Lo schema diplomatico messo in campo dagli attori esterni che si muovono attorno al dossier, la conferenza di Berlino promossa dalla Germania a gennaio, rischia di arrivare a un capolinea definitivo. La Francia ha provato fino all’ultimo a sfruttare a suo vantaggio la diffusione del virus in Italia. Parigi ha cercato iniziative per muoversi su entrambi i fronti, ma la realtà è che il processo generale ha perso attenzione, rallentato dal dilagare della pandemia. Una situazione che tutti i Paesi che si muovono sulla Libia, dalla Russia alla Turchia, dagli Emirati Arabi all’Italia appunto, vedono chiaramente come prioritaria da gestire.

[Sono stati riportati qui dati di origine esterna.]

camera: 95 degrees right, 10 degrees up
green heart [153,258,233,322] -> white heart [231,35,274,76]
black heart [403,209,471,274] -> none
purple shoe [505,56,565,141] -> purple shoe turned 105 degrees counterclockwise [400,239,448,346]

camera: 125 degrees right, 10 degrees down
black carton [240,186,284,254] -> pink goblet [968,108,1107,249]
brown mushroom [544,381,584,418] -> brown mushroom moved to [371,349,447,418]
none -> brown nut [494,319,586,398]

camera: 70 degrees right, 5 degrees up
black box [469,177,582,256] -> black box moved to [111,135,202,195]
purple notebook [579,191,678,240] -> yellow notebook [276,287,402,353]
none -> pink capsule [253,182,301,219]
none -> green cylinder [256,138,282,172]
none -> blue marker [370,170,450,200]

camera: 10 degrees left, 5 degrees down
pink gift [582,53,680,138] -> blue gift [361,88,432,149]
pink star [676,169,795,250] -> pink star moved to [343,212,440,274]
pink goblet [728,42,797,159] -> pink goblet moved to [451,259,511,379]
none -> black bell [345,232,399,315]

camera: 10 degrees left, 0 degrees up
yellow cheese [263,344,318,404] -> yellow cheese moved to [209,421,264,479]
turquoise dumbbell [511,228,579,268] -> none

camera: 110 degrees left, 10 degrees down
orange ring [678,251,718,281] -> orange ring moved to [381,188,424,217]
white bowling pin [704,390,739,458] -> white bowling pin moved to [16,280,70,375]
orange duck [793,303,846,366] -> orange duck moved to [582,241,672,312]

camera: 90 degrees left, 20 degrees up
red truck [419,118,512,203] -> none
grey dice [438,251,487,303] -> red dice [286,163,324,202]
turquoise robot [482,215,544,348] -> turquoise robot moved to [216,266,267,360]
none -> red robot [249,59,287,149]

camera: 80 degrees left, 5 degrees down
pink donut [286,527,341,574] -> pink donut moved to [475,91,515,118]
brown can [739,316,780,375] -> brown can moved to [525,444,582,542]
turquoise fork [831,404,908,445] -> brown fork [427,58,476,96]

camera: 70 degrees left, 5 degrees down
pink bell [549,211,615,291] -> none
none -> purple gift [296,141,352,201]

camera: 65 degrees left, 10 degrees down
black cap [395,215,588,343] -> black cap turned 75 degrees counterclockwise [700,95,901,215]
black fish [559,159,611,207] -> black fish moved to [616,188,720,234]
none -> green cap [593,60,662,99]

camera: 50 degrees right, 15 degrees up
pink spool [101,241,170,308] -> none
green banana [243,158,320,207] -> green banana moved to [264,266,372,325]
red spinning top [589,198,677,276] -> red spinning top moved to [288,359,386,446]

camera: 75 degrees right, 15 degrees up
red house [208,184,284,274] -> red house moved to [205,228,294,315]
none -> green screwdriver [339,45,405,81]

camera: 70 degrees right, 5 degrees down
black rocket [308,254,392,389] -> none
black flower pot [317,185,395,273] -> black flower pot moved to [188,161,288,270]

Quando si riprenderanno a muovere le dinamiche libiche molti equilibri potrebbero essere cambiati, ma intanto quello che è sicuro è che ci sarà un nuovo inviato speciale delle Nazioni Unite. Ghassan Salamé si è dimesso, il libanese che guidava le iniziative Onu da due anni ha detto di non reggere più lo stress. È il quinto a saltare, e chi lo segue “avrà l’ingrato compito di riconsiderare nuovamente l’approccio delle Nazioni Unite alla luce di quello che sembra solo l’ennesimo fallimento. Un fallimento in fondo prevedibile, ma che denuncia ormai la mancanza di alternative sempre più evidente da parte di chi ha l’ingrato compito di cercare mediazioni nella crisi libica”, scrive Eugenio Dacrema in un report per l’Ispi, think tank dove co-dirige il Mena Center.

Salamé, ideatore della Conferenza, potrebbe essere sostituto dalla sua vice, l’americana Stephanie Williams, oppure dall’ex ministro degli Esteri algerino e diplomatico esperto Ramtane Lamamra. Su quest’ultimo le voci sarebbero più insistenti al momento, e la decisione è vista come una via per riportare l’attenzione della crisi a livello regionale. Tutto dando un riconoscimento all’Algeria, che fonti dal governo tripolino descrivono molto attiva sul piano diplomatico — e anche operativo, avendo fornito all’esecutivo internazionalmente riconosciuto assistenza di intelligence per bloccare l’offensiva haftariana, sebbene muovendosi in forma discreta. La presenza algerina alla guida della cabina di regia Onu potrebbe anche riequilibrare sul piano della politica internazionale l’impegno che l’Egitto ha messo in gioco sul campo militare.

Riqualificare e rimodulare l’azione delle forze regionali, interessate per continuità dalla situazione, potrebbe esser un elemento in grado di diminuire il meddling esterno? Ossia diminuire le attività che hanno portato Paesi come la Turchia sul lato della Tripolitania o degli Emirati Arabi su quello haftariano? Attori spregiudicati che hanno inviato sostegno militare ai fronti, violando l’embargo Onu pur di continuare lo scontro per procura. Una spaccatura interna al sunnismo che divide i giganti del Golfo da Turchia e Qatar.